T1 (Day 14): Re-evaluation of clinical parameters and biological sampling in gingivitis groups after standard periodontal treatment.
Clinical Periodontal Assessment:
All periodontal measurements will be performed by a single examiner using a standard periodontal probe at six sites per tooth (mesiobuccal, buccal, distobuccal, mesiolingual, lingual, distolingual). Parameters include plaque index (PI), gingival index (GI), bleeding on probing (BOP), probing depth (PD), and clinical attachment level (CAL).
GCF Sampling:
GCF samples will be collected using sterile Periopaper strips placed in the gingival sulcus for 30 seconds after supragingival plaque removal and isolation. GCF volumes will be quantified using a Periotron device. Samples contaminated with blood will be excluded.
Saliva Sampling:
Unstimulated saliva samples will be collected as an alternative biological material if circadian rhythm proteins cannot be detected at sufficient levels in GCF.
Serum Sampling:
Venous blood samples will be collected from the antecubital vein for biochemical evaluation of circadian rhythm status through cortisol and melatonin level analysis.

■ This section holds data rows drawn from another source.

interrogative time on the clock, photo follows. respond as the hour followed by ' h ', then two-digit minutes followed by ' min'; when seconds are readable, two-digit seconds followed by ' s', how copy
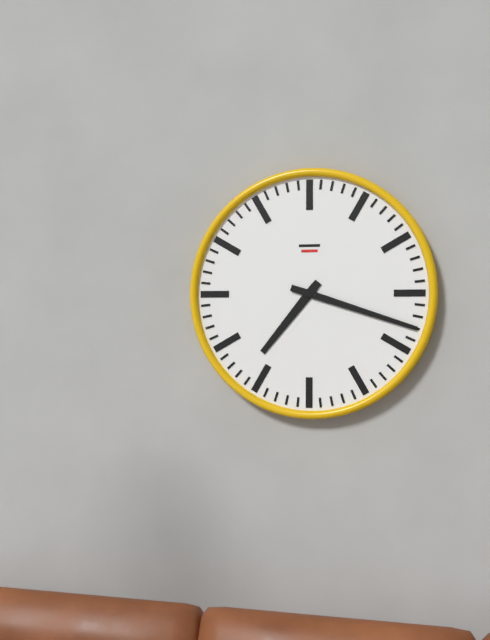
7 h 18 min
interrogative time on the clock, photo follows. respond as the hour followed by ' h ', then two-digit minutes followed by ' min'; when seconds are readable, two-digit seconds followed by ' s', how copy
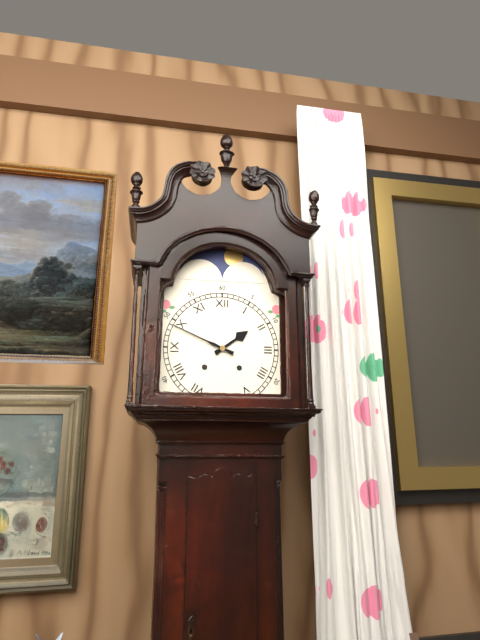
1 h 49 min
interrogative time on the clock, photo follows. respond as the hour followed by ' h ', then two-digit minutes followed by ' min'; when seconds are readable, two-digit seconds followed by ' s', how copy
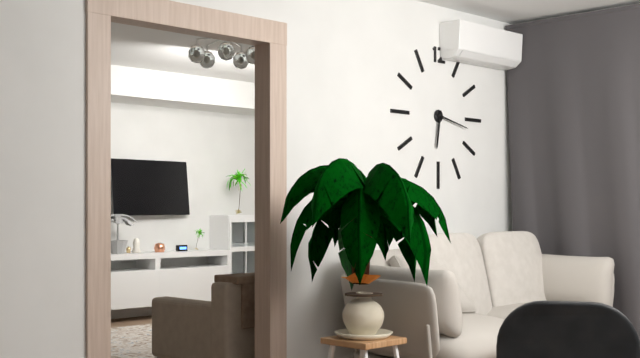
6 h 17 min
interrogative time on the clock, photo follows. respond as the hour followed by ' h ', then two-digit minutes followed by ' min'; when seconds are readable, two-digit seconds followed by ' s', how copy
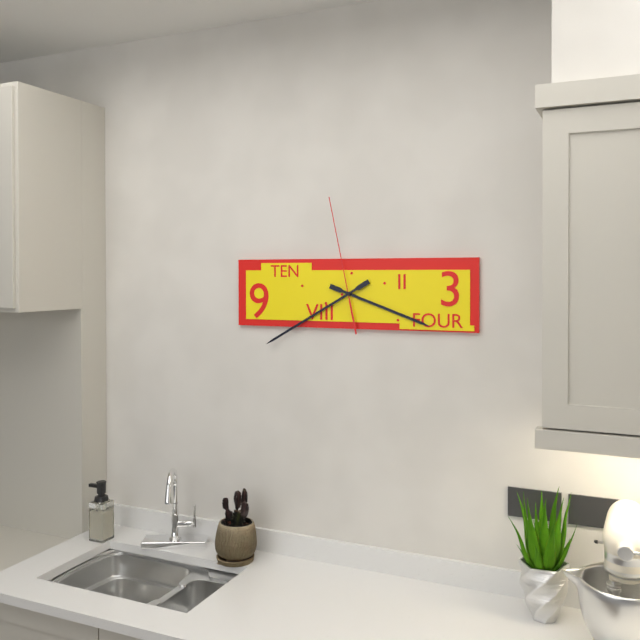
3 h 40 min 58 s
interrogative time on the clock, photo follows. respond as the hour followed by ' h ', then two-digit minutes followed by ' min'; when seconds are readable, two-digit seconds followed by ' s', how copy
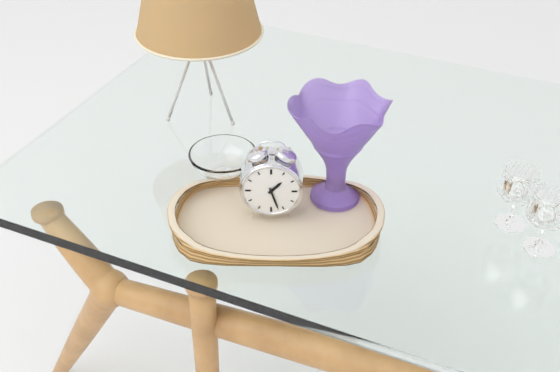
1 h 27 min
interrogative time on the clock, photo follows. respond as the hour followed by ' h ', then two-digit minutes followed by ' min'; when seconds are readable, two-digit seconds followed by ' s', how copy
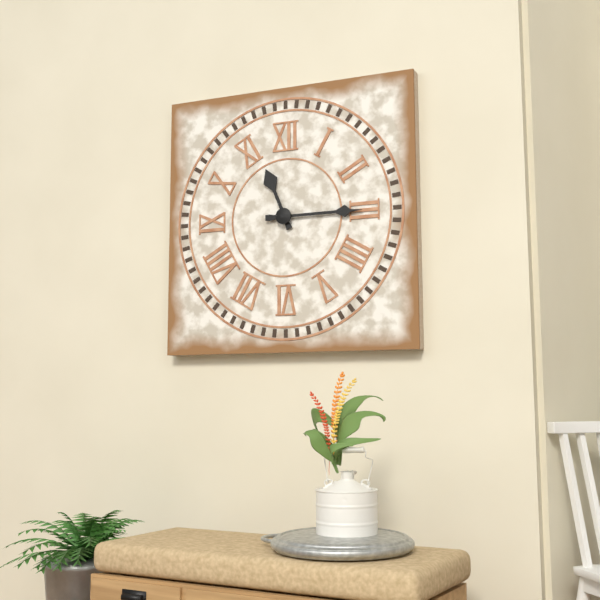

All biological samples will be collected during standardized morning hours (09:00-11:00) to minimize diurnal variation in biomarker levels.
Laboratory Analysis:
GCF samples will be analyzed using ELISA for circadian rhythm-related proteins (MTNR1B, BMAL-1, CLOCK, PER-1, PER-2, PER-3, CRY-1, CRY-2, REV-ERB-beta) and inflammatory biomarkers (IL-1beta and IL-10).
Statistical Analysis:
Data will be analyzed using SPSS. Normality will be assessed by Shapiro-Wilk test. Comparisons among independent groups will use one-way ANOVA or Kruskal-Wallis test, with Tukey or Dunn post-hoc tests. Pre- and post-treatment comparisons will use paired t-test or Wilcoxon signed-rank test. Correlations will be assessed by Pearson or Spearman analysis. Multivariate regression models will control for age, sex, BMI, and waist circumference as covariates. Significance level: p \< 0.05.
This study was approved by the Inonu University Health Sciences Scientific Research Ethics Committee and will be conducted in accordance with the Declaration of Helsinki. Written informed consent will be obtained from all participants.